Convergence: I'll take computer/phone over screen/paper

Microsoft's Jeff Raikes beat the drum this morning for the tablet PC. The preview of Office integration was underwhelming, though. Converting an inked address into an Outlook involved lassoing the thing, recognizing it, sending the recognized text to the clipboard, dropping it into Outlook, and then...just like you have to do today...dragging the elements (name, phone number, email) individually into their slots. Sigh. This isn't going to be the year of paper/screen convergence. Maybe not even the decade. Sitting next to Steve Gillmor, I dropped my yellow legal pad onto the floor and said: "Oops. There goes $2500." Absent a digital surface that has the qualities of paper that matter -- including being cheap and disposable -- I see digital ink as sometimes useful but not revolutionary.

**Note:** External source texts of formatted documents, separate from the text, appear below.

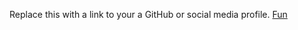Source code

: Replace this with a link to your a GitHub or social media profile.
[Fun](https://www.youtube.com/watch?v=dQw4w9WgXcQ)
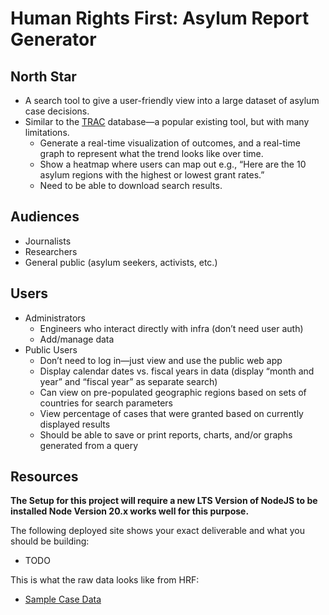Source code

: # Human Rights First: Asylum Report Generator

## North Star
- A search tool to give a user-friendly view into a large dataset of asylum case decisions.
- Similar to the [TRAC](https://trac.syr.edu/phptools/immigration/asylum/) database—a popular existing tool, but with many limitations.
    - Generate a real-time visualization of outcomes, and a real-time graph to represent what the trend looks like over time.
    - Show a heatmap where users can map out e.g., “Here are the 10 asylum regions with the highest or lowest grant rates.”
    - Need to be able to download search results.

## Audiences
- Journalists
- Researchers
- General public (asylum seekers, activists, etc.)

## Users
- Administrators
    - Engineers who interact directly with infra (don’t need user auth)
    - Add/manage data
- Public Users
    - Don’t need to log in—just view and use the public web app
    - Display calendar dates vs. fiscal years in data (display “month and year” and “fiscal year” as separate search)
    - Can view on pre-populated geographic regions based on sets of countries for search parameters
    - View percentage of cases that were granted based on currently displayed results
    - Should be able to save or print reports, charts, and/or graphs generated from a query

## Resources

**The Setup for this project will require a new LTS Version of NodeJS to be installed Node Version 20.x works well for this purpose.**

The following deployed site shows your exact deliverable and what you should be building:
 - TODO

This is what the raw data looks like from HRF:
- [Sample Case Data](https://github.com/BloomTech-Labs/asylum-rg-fe-starter/blob/main/src/data/COW2021001887-I589Data.csv)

Of course I've been wrong before. Most recently, I was wrong about WiFi access at the Javits Center. If it's here, I haven't found it yet. Steve was right. I might have to visit Bryant Park on the way home tonight in order to squirt this item. (That didn't work either, it must have been just a temporary thing for the film festival. Feeling a bit like Johnny Mnemonic -- gotta upload!)

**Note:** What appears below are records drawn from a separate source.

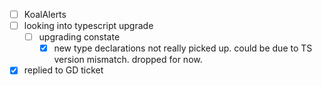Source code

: * [ ] KoalAlerts
* [ ] looking into typescript upgrade
  * [ ] upgrading constate
    * [x] new type declarations not really picked up. could be due to TS version mismatch. dropped for now.
* [x] replied to GD ticket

All this got me realizing that despite the WiFi coverage that's emerging, it's the cellular phone network that will change more people's lives sooner. Although the tablet PC stuff had me yawning, Microsoft's demo of the Pocket PC Phone Edition brought me to the edge of my seat. Synching Outlook contacts and mail to a phone that has real telephony woven into it: that's my idea of a killer app. Back in 1996 [correction, it was 1994!] I wrote a BYTE cover story on computer-telephone integration (CTI). It was right around the corner then, and, unfortunately, it still is. Nobody in the corporate world can make a conference call on the first try, and our computers stand uselessly by offering no assistance. It's a scandal, really.

The installed base doomed CTI. Nobody wanted to upgrade that Definity switch in the basement to talk to the LAN. With cellphones replacing wired handsets, it's a whole new game. Software call control that works with your contact database, and wraps context around voice calls and email, is something nobody has yet and everybody needs yesterday. WiFi will continue to spread, and IP telephony will come along with it. But a cellphone with a universal inbox and software call control...there's a convergence that not only makes sense, but might even get real sooner rather than later.